One Piece : Drapeau du manga, symbole de révolte de la « Gen Z »
Le drapeau pirate de Luffy a été brandi pour la première fois en Indonésie en août, en signe de protestation contre le gouvernement. Depuis fin septembre, ce symbole se retrouve dans des cortèges à Madagascar, notamment grâce au compte Instagram « Gen Z Madagascar ».

« Luffy, c’est celui qui libère les peuples, qui se bat contre un gouvernement corrompu ». À Madagascar, aux Philippines et ailleurs, le drapeau pirate du héros de One Piece, le manga le plus vendu de l’histoire, est devenu en quelques semaines le symbole d’une génération de jeunes manifestants. Brandie en Indonésie en août par des citoyens en signe de protestation contre le gouvernement, qui a menacé de l’interdire, cette tête de mort coiffée d’un chapeau de paille a été adoptée par des manifestants au Népal mi-septembre, puis à Manille.
Depuis fin septembre, elle fait son apparition dans des cortèges à Madagascar, notamment grâce aux réseaux sociaux, en particulier le compte Instagram « Gen Z Madagascar », qui mobilise cette génération née après l’an 2000.
Lutte contre l’oppression
« J’ai grandi avec One Piece, comme la grande majorité de la Gen Z, donc c’est devenu un symbole pour nous », explique « Kai », 26 ans, manifestant sous pseudonyme sur la grande île de l’océan Indien, où la jeunesse constitue l’écrasante majorité de la population. Pour le jeune Malgache, l’œuvre culte d’Eiichiro Oda, née en 1997 au Japon et toujours en cours de parution, véhicule un « message » clair de lutte contre les « gouvernements qui oppriment ».
Selon Phedra Derycke, auteur de « One Piece : Leçons de pouvoir », cette réappropriation du pavillon de Monkey D. Luffy, le jeune héros au chapeau de paille qui parcourt les mers pour devenir le « roi des pirates », s’explique par la dimension « universelle » de son périple. « C’est une série qui dure depuis plus de vingt ans, vendue à des centaines de millions d’exemplaires dans le monde, et qui véhicule des idéaux de rêve, de liberté », note l’expert.

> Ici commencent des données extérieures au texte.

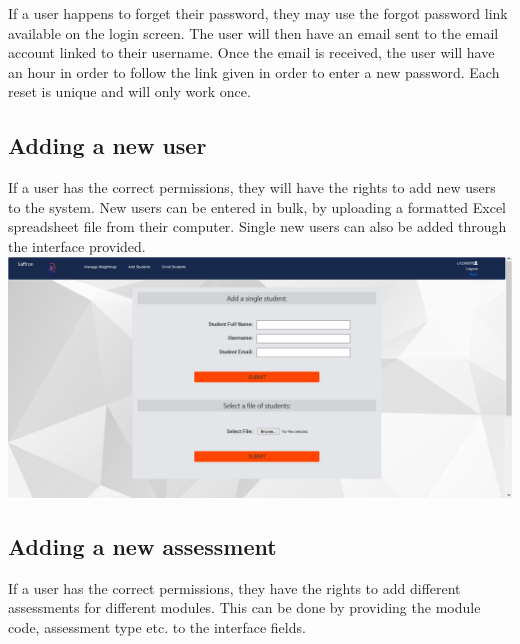 \documentclass[a4paper,12pt]{article}
\begin{document}
    	If a user happens to forget their password, they may use the forgot password link available on the login screen. The user will then have an email sent to the email account linked to their username. Once the email is received, the user will have an hour in order to follow the link given in order to enter a new password. Each reset is unique and will only work once.\\[1.0cm]
        
    	
    	\subsection{Adding a new user}
    	
        If a user has the correct permissions, they will have the rights to add new users to the system. New users can be entered in bulk, by uploading a formatted Excel spreadsheet file from their computer. Single new users can also be added through the interface provided.\\[1.0cm]
        
        \includegraphics[width=1\textwidth]{../images/screens/add-bulk-students.PNG}\\[1.0cm]  
        
    	\subsection{Adding a new assessment}
        
        If a user has the correct permissions, they have the rights to add different assessments for different modules. This can be done by providing the module code, assessment type etc. to the interface fields.\\[1.0cm]
        
\end{document}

Au fil de ses escales sur diverses îles, souvent inspirées de pays réels comme l’Égypte, l’Espagne ou le Japon, Luffy s’oppose à des groupes dominants.

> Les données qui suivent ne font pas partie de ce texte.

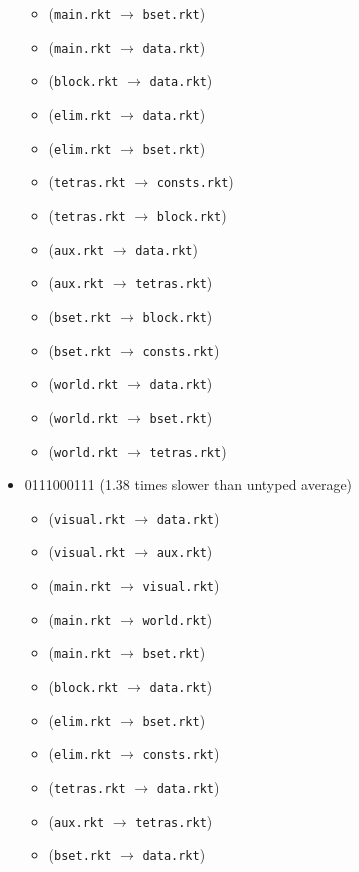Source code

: \documentclass{article}
\newcommand{\mono}[1]{\texttt{#1}}
\begin{document}
\begin{itemize}
\begin{itemize}
  \item (\mono{main.rkt} $\rightarrow$ \mono{bset.rkt})
  \item (\mono{main.rkt} $\rightarrow$ \mono{data.rkt})
  \item (\mono{block.rkt} $\rightarrow$ \mono{data.rkt})
  \item (\mono{elim.rkt} $\rightarrow$ \mono{data.rkt})
  \item (\mono{elim.rkt} $\rightarrow$ \mono{bset.rkt})
  \item (\mono{tetras.rkt} $\rightarrow$ \mono{consts.rkt})
  \item (\mono{tetras.rkt} $\rightarrow$ \mono{block.rkt})
  \item (\mono{aux.rkt} $\rightarrow$ \mono{data.rkt})
  \item (\mono{aux.rkt} $\rightarrow$ \mono{tetras.rkt})
  \item (\mono{bset.rkt} $\rightarrow$ \mono{block.rkt})
  \item (\mono{bset.rkt} $\rightarrow$ \mono{consts.rkt})
  \item (\mono{world.rkt} $\rightarrow$ \mono{data.rkt})
  \item (\mono{world.rkt} $\rightarrow$ \mono{bset.rkt})
  \item (\mono{world.rkt} $\rightarrow$ \mono{tetras.rkt})
  \end{itemize}
\item 0111000111 (1.38 times slower than untyped average)
  \begin{itemize}
  \item (\mono{visual.rkt} $\rightarrow$ \mono{data.rkt})
  \item (\mono{visual.rkt} $\rightarrow$ \mono{aux.rkt})
  \item (\mono{main.rkt} $\rightarrow$ \mono{visual.rkt})
  \item (\mono{main.rkt} $\rightarrow$ \mono{world.rkt})
  \item (\mono{main.rkt} $\rightarrow$ \mono{bset.rkt})
  \item (\mono{block.rkt} $\rightarrow$ \mono{data.rkt})
  \item (\mono{elim.rkt} $\rightarrow$ \mono{bset.rkt})
  \item (\mono{elim.rkt} $\rightarrow$ \mono{consts.rkt})
  \item (\mono{tetras.rkt} $\rightarrow$ \mono{data.rkt})
  \item (\mono{aux.rkt} $\rightarrow$ \mono{tetras.rkt})
  \item (\mono{bset.rkt} $\rightarrow$ \mono{data.rkt})

\end{itemize}
\end{itemize}
\end{document}
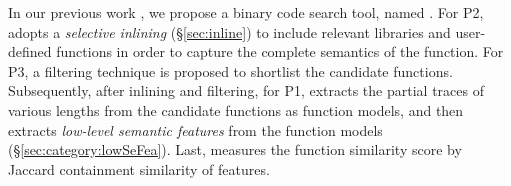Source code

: In our previous work \cite{bingo}, we propose a binary code search tool, named \tool.
For P2, \tool adopts a \emph{selective inlining} (\S\ref{sec:inline}) to include relevant libraries and user-defined functions in order to capture the complete semantics of the function. For P3, a filtering technique   is proposed to shortlist the candidate functions. Subsequently, after inlining and filtering, for P1, \tool extracts the partial traces of various lengths from the candidate functions as function models, and then extracts \emph{low-level semantic features} from the function models (\S\ref{sec:category:lowSeFea}). Last, \tool measures the function similarity score by Jaccard containment similarity of features.




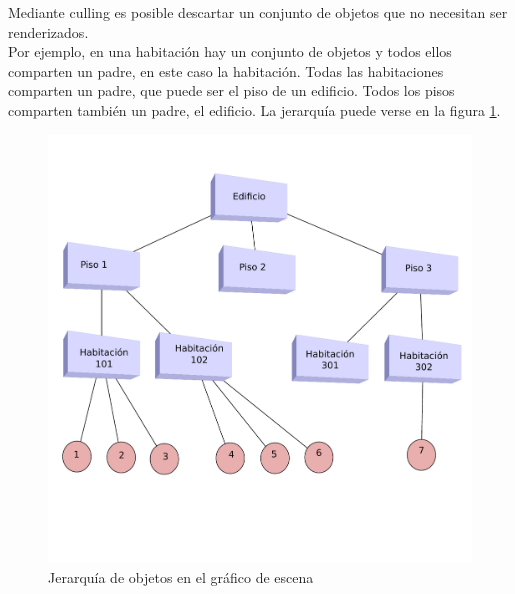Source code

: \documentclass[a4paper,12pt,openany,oneside]{book}
\begin{document}
Mediante culling es posible descartar un conjunto de objetos que no necesitan ser renderizados. 
\\Por ejemplo, en una habitación hay un conjunto de objetos y todos ellos comparten un padre, en este caso la habitación. Todas las habitaciones comparten un padre, que puede ser el piso de un edificio. Todos los pisos comparten también un padre, el edificio. La jerarquía puede verse en la figura \ref{culling1label}.
\begin{figure}[!hbp]
\begin{center}
\includegraphics[scale=0.7]{culling1.pdf}
\caption[Ejemplo Culling 1]{Jerarquía de objetos en el gráfico de escena}\label{culling1label}
\end{center}
\end{figure}
\end{document}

Imaginaire d’une génération
Il devient ainsi malgré lui le héros de peuples opprimés, qui espèrent le voir mettre fin au règne cruel du gouvernement mondial, l’entité politique à laquelle la majorité des royaumes et autres États aperçus dans les plus de cent tomes de la série sont soumis. « Derrière l’aventure de pirates accessible à tous, Oda développe de nombreuses thématiques politiques : une caste dirigeante qui profite du peuple, l’esclavage, les discriminations, le racisme… », constate Phedra Derycke.

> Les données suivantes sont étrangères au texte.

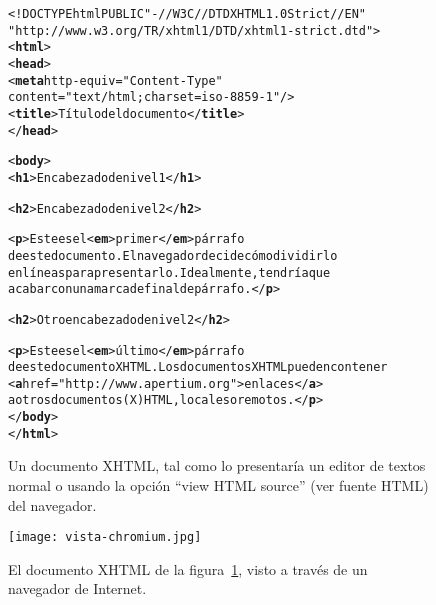 \begin{figure} \begin{center} 
\begin{alltt} 
<!DOCTYPE html PUBLIC "-//W3C//DTD XHTML 1.0 Strict//EN" 
      "http://www.w3.org/TR/xhtml1/DTD/xhtml1-strict.dtd"> 
<\textbf{html}> 
  <\textbf{head}> 
    <\textbf{meta} http-equiv="Content-Type" 
          content="text/html; charset=iso-8859-1"/> 
    <\textbf{title}>Título del documento</\textbf{title}> 
  </\textbf{head}> 

  <\textbf{body}> 
    <\textbf{h1}>Encabezado de nivel 1</\textbf{h1}> 

    <\textbf{h2}>Encabezado de nivel 2</\textbf{h2}> 

    <\textbf{p}>Este es el <\textbf{em}>primer</\textbf{em}> párrafo 
    de este documento. El navegador decide cómo dividirlo 
    en líneas para presentarlo. Idealmente, tendría que 
    acabar con una marca de final de párrafo. </\textbf{p}> 

    <\textbf{h2}>Otro encabezado de nivel 2</\textbf{h2}> 

    <\textbf{p}>Este es el <\textbf{em}>último</\textbf{em}> párrafo 
    de este documento XHTML. Los documentos XHTML pueden contener 
    <\textbf{a} href="http://www.apertium.org">enlaces</\textbf{a}> 
    a otros documentos (X)HTML, locales o remotos. </\textbf{p}> 
  </\textbf{body}> 
</\textbf{html}> 
\end{alltt} \end{center} \caption{Un documento XHTML, tal como lo presentaría un editor de textos normal o usando la opción ``view HTML source'' (ver fuente HTML) del navegador.} \label{fg:HTML} \end{figure} 

\begin{figure} \begin{center} \texttt{[image: vista-chromium.jpg]} \end{center} \caption{El documento XHTML de la figura~\protect\ref{fg:HTML}, visto a través de un navegador de Internet.} \label{fg:HTMLnav} \end{figure}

Selon l’expert, les mobilisations actuelles de la jeunesse reflètent certaines scènes de One Piece montrant des révoltes massives contre le pouvoir en place. La nature « dépolitisée » de cette tête de mort contribue également à sa popularité dans différentes régions du monde, y compris en France, où elle a été aperçue dans des manifestations contre le gouvernement depuis septembre.
Culture numérique
Pour Elisabeth Soulié, anthropologue et auteure de « La génération Z aux rayons X », l’aspect « émotionnel » de ce symbole « unificateur » joue un rôle important dans sa réappropriation par une génération, difficile à comprendre sans la culture numérique qui « a construit son imaginaire ». « Cette image contient de l’affect, des émotions, et celles-ci circulent à travers des représentations qui permettent de se mobiliser », souligne-t-elle, en notant que la génération Z se mobilise autant en ligne que dans la réalité, de manière collective, sans leader spécifique.
En effet, selon Phedra Derycke, en tant que symbole de « révolte populaire contre l’ordre établi », le drapeau pirate de Luffy pourrait « gagner encore en importance dans le monde » par mimétisme via les réseaux sociaux. Ces derniers jours, le drapeau a ainsi été signalé au Pérou.